I've already posted a comment in response to one of the critical reviews, and it's almost as long as this review. I encourage anyone interested in more detail to also look there.
This book covers a lot of different subjects, but they all relate to the core subject, so that's a plus. The one reservation I do have is that I simply think Sivaram's timetable for the growth of solar is too conservative, and his assessment too pessimistic. What he thinks may take 80 years, I think may happen in 30, or less. His recommendations seem to make very good sense, although they get into a lot more detail in politics and economics than I understand. For that reason, I could not put this forth as an explicit criticism, or there might have been four stars.
I'm finding it a difficult call to decide how serious the obstacles are that Sivaram cites. He says that innovation needs to accelerate in three distinct areas, and he's probably right. But the fact that something hasn't happened yet doesn't necessarily mean it's not on the way to happening. In particular, it may not be the future development of solar that is at risk, but US leadership in this area—lamentable if true, but not as bad as it not happening at all.
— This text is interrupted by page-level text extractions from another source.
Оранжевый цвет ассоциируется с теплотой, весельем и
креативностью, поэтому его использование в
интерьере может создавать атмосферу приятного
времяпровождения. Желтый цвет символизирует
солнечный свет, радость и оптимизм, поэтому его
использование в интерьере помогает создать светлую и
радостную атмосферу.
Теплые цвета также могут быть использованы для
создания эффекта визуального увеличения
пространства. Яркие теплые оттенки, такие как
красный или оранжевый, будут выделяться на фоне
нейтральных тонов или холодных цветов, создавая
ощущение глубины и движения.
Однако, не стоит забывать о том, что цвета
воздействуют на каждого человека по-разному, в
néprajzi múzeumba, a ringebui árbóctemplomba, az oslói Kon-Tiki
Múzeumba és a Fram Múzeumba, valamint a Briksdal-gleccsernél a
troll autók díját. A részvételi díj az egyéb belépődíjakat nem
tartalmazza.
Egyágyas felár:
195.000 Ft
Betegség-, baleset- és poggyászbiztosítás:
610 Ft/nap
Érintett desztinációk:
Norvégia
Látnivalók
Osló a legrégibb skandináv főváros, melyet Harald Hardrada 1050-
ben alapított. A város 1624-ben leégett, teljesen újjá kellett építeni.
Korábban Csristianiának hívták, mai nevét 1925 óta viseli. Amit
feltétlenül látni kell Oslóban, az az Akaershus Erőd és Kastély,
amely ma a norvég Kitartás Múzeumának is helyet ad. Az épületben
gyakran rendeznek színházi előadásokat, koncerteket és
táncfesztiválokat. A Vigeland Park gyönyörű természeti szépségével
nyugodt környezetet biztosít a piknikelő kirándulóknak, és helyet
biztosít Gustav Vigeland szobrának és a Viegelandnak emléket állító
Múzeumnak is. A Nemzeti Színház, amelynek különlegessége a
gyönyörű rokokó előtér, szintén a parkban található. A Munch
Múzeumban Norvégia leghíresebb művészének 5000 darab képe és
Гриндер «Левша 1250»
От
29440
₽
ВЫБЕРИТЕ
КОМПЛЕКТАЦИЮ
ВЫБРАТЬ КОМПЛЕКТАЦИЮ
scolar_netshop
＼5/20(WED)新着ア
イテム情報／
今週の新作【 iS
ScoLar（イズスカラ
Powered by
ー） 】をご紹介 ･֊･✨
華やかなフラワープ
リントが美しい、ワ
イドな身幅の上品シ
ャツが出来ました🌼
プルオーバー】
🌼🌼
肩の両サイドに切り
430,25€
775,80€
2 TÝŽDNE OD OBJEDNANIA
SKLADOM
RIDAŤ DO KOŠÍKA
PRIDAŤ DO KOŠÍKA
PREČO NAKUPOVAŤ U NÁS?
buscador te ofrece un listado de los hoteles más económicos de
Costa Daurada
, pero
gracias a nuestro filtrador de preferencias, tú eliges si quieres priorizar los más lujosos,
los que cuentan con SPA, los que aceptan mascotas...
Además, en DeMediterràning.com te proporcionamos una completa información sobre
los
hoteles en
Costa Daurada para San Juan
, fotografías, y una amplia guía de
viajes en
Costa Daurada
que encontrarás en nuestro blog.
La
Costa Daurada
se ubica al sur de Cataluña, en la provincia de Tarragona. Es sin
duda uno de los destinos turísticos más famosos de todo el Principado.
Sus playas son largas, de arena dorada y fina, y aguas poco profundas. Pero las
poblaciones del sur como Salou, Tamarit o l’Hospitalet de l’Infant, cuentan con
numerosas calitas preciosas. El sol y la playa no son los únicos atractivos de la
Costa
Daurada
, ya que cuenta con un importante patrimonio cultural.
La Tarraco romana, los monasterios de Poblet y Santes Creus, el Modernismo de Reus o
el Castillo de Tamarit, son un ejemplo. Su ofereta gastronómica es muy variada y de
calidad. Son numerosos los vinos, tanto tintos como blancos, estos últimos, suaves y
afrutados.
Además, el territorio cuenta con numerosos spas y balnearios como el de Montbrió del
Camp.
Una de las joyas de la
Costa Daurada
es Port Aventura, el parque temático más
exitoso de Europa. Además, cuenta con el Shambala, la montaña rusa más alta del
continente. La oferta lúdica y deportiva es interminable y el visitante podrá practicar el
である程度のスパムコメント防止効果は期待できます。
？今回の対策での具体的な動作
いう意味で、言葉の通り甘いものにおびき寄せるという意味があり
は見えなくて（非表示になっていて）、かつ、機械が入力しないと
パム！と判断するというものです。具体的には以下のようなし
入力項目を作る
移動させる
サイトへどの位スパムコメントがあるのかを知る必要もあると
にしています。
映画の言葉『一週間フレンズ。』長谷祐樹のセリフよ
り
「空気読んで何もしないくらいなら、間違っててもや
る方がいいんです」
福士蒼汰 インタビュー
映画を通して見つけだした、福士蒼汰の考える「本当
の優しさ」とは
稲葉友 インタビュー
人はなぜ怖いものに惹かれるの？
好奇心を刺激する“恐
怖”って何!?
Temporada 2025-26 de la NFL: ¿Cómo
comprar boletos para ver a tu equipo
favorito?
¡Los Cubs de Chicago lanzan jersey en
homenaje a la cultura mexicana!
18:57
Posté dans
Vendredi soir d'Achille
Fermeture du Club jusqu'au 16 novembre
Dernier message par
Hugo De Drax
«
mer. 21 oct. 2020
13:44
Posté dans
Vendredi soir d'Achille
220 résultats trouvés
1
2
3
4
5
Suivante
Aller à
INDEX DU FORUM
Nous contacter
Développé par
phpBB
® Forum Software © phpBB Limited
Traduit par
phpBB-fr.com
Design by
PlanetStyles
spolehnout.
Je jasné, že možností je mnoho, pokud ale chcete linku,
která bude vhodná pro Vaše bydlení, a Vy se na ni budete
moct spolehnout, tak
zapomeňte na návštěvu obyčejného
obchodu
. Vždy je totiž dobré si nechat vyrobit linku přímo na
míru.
I still don't really understand why Sivaram doesn't think energy can be totally based on renewable sources. Yes, I know about the Duck Curve and all that, and storage needs to improve radically. But it looks as if prospects for that are good. It's of crucial importance that there are several really good ways to address the intermittency problem. After reading the book, I still just don't get why a certain portion of fossil and/or nuclear needs to be retained, just because of intermittency. Between hydro, HVDC long-distance grids, demand management via smart grids, pumped storage, advanced batteries, supercapacitors, V2G, a bit of geothermal and hydrogen in places, and probably a few other things I can't think of right now, it seems we have a wealth of options without hanging onto the past, or going to molten salt reactors or fusion (although, if they happen, great, join the party, which is most assuredly NOT over).
In particular, I do think Sivaram exaggerates the problem of seasonal variation. If you think in terms of panels that track the Sun in both directions, there's as much sunlight available at high latitudes as there is at the Equator, on average. it's just that it varies seasonally. But when is all the heavy demand from air conditioning? In the summer months, just when the North has long days. There is plenty of flexibility in working this all out, though it will depend heavily on long-distance HVDC grids. (BTW I thought this book's treatment of the DC-vs-AC issue was, well, a ray of sunlight in the darkness, so kudos for that.)